Когда Маша с помощью санитаров стала перевязывать Гриднева, ее охватила внезапная слабость, потемнело в глазах. Огромным напряжением волн она устояла на ногах, но боялась сделать что-нибудь не так. Гриднев потерял много крови: пуля прошла ниже ключицы и разворотила плечо. Постепенно привычные движения успокоили ее, и она стала делать все точно и уверенно, но как бы во сне, словно кто-то другой делал все за нее, а она только наблюдала со стороны.
За дни боев она перевязала десятки раненых, многие умерли на ее руках, но такого с ней никогда не бывало. Тут только Маша поняла, как дорог ей Андрей, как боится она потерять его, и это открытие поразило ее. Она говорила себе, что это неправда, что Андрей ей так же дорог, как и другие раненые, но до боли сердца она поняла, что это не так.
После перевязки кровотечение прекратилось, но Андрей по-прежнему был без сознания, только брови его выпрямились, складки на лице разошлись, и лицо стало спокойным и как бы равнодушным, словно он просто очень устал и уснул глубоким сном.
С передовой донесся близкий стук пулеметов, участились разрывы мин. Кузовлев прислушался, мускулы его сухого, строгого лица затвердели, он сделал знак Постнову.
— Мы должны идти, Маша. Ты будь с ним.
Маша сидела около Андрея. Она впервые так близко видела его лицо: и высокий лоб, и темные, вразлет, как крылья птицы, брови, и прямой, красивый нос, и резко очерченные губы, и маленькую темную родинку на левой щеке, которую она раньше не замечала.
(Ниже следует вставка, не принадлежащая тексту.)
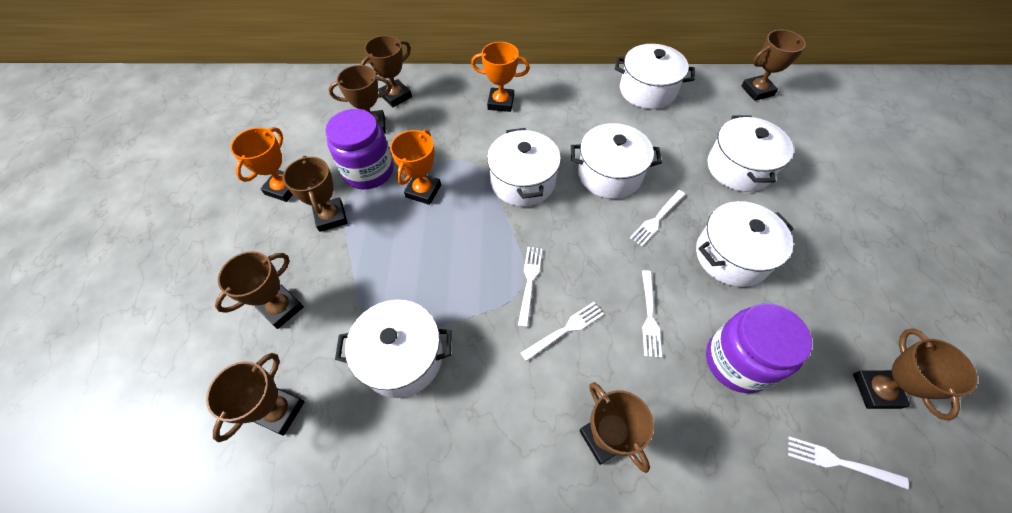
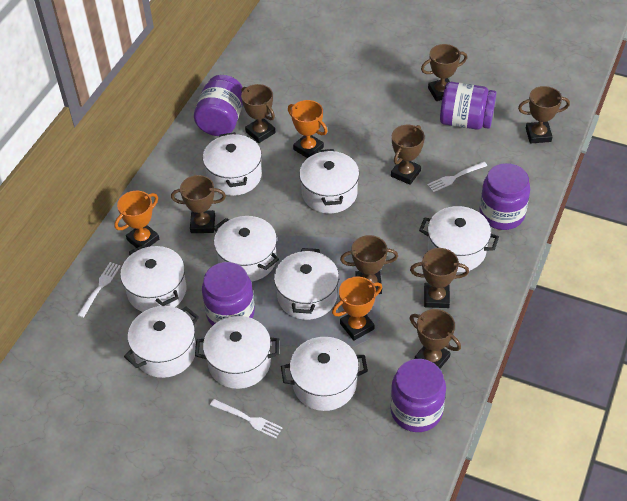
purple jar: 2 -> 5
white fork: 5 -> 3
white pot: 6 -> 9

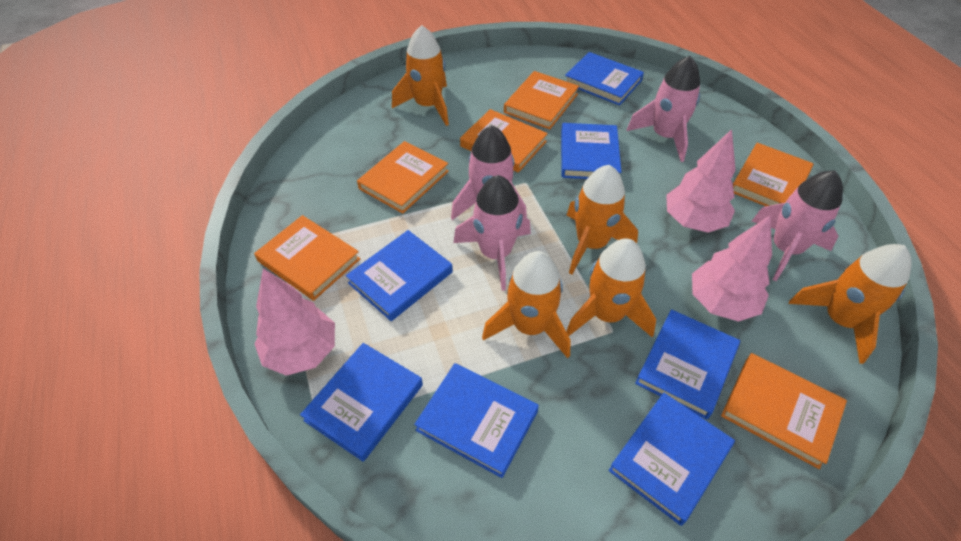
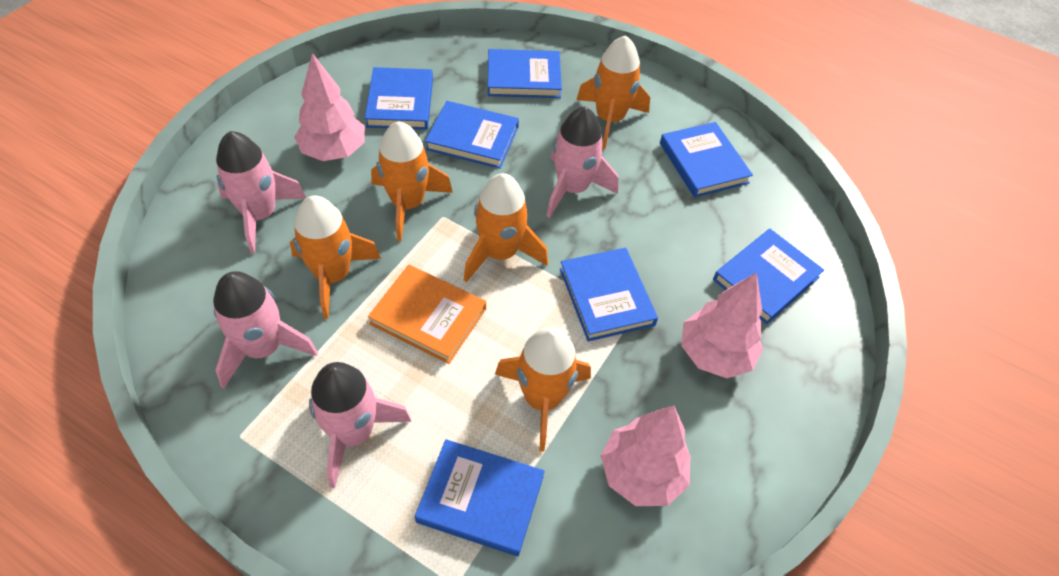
orange book: 6 -> 1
Его лицо казалось ей незнакомым и прекрасным, в нем было выражение какой-то большой серьезной мысли, и она удивлялась, как не замечала до сих пор этой красоты. Все в нем было ей сейчас дорогим, он был так близок ей — чужой человек, которого она еще два месяца назад вовсе не знала.
Бой на высоте не затихал. Немцы беспрерывно атаковали позиции полка, раз даже прорвались к самой землянке, а к вечеру перерезали единственную дорогу, связывавшую батальон Арефьева с полком, но Маша ничего этого не знала. Она не слыхала ни разрывавшихся вокруг землянки снарядов, ни стрельбы пулеметов, ни треска автоматов, ни воя метели, бушевавшей за стенами; не знала, был сейчас день или ночь. Для нее не существовало ничего, кроме лежавшего в беспамятстве Андрея. Ранение Андрея всколыхнуло в ней потаенное чувство любви к нему, в котором она раньше не признавалась себе. И теперь потерять Андрея? Нет, она будет бороться за его жизнь, за свое счастье. Немногое могла она сделать — одна в этой землянке, на голой высоте, со всех сторон окруженной врагами. Она делала ему уколы камфары, когда пульс у него слабел, давала лекарства, поила вином, растирала спиртом ноги и руки.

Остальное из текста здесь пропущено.